Setting --connect-timeout on wget results in retries - seems to indicate it is some kind of tcp connection problem to tomcat9. But why?

$ wget localhost:8080 --connect-timeout=30
--2023-03-28 07:03:18--  http://localhost:8080/
Resolving localhost (localhost)... 127.0.0.1
Connecting to localhost (localhost)|127.0.0.1|:8080... failed: Connection timed out.
Retrying.

--2023-03-28 07:03:49--  (try: 2)  http://localhost:8080/
Connecting to localhost (localhost)|127.0.0.1|:8080... ^C

Adding address=127.0.0.1 to the server.xml Connector tag got tomcat9 to respond again. There was not previously an address attribute on that tag.

However, it was responding previously without that, and I have another server (like a staging) that is setup using the exact same config (running the exact same Ansible provisioning scripts) that does NOT require that address change. I do not have high confidence that this is a lasting solution.

When I shutdown of a non-responsive run of the tomcat server, this is what the catalina.out logs look like: Xwiki problems related to network requests · GitHub

Basically what I am discovering is that when I start tomcat, I may get a responsive server or a non-responsive server. It seems fairly arbitrary which I will get on any particular attempt.
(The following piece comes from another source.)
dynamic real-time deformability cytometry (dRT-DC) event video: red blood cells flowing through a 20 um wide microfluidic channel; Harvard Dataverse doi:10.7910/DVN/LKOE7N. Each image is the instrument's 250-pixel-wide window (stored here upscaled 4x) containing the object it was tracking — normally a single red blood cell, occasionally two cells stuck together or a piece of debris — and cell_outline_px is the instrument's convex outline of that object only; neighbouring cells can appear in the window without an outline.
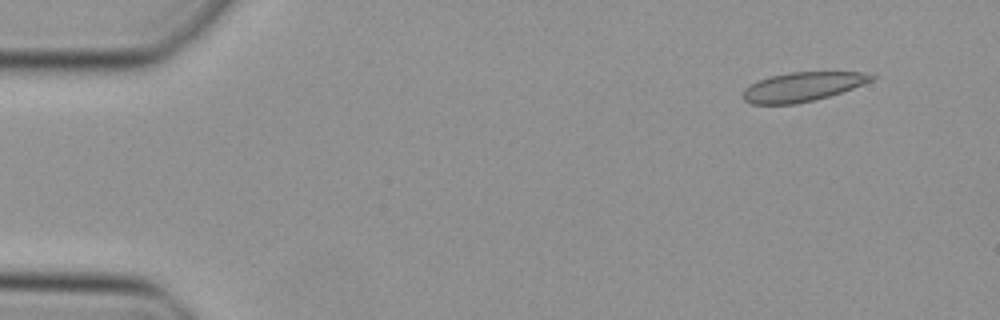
{"species": "Egyptian fruit bat (a non-hibernating species)", "species_latin": "Rousettus aegyptiacus", "temperature_condition": "cold", "stored_images_in_passage": 48, "camera_frame_rate_fps": 3000, "um_per_image_px": 0.085, "animal": {"sex": "female"}, "frame": {"image": 1, "passage_image": 4, "time_ms": 1.0, "image_size_px": [1000, 320], "cell_outline_px": [[876, 76], [872, 80], [852, 88], [828, 96], [796, 104], [752, 104], [744, 100], [740, 96], [744, 88], [768, 76], [788, 72], [864, 72]], "centroid_in_image_um": [68.15, 7.37], "position_along_channel_um": 16.9, "area_um2": 21.73}}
Continuing to post here in case anyone else comes across this problem and knows what to debug or look for to fix.

protocol says tcp6 while the upstream 127.0.0.1 appears tcp4 … maybe that’s something to look at?

… I’m not exactly an expert tho so take it for what it’s worth!

Good luck!

I don’t think it is related. Just just removed the address=127.0.0.1 parameter from server.xml and it is responding to requests, so I believe that is a red herring.

Weirdly, after fixing "My Activity Stream" just a stack trace, the server started responding to requests immediately. I don’t want to get my hopes up, but maybe there was a bad startup path that involved that problem. Only time and testing will tell. :slight_smile: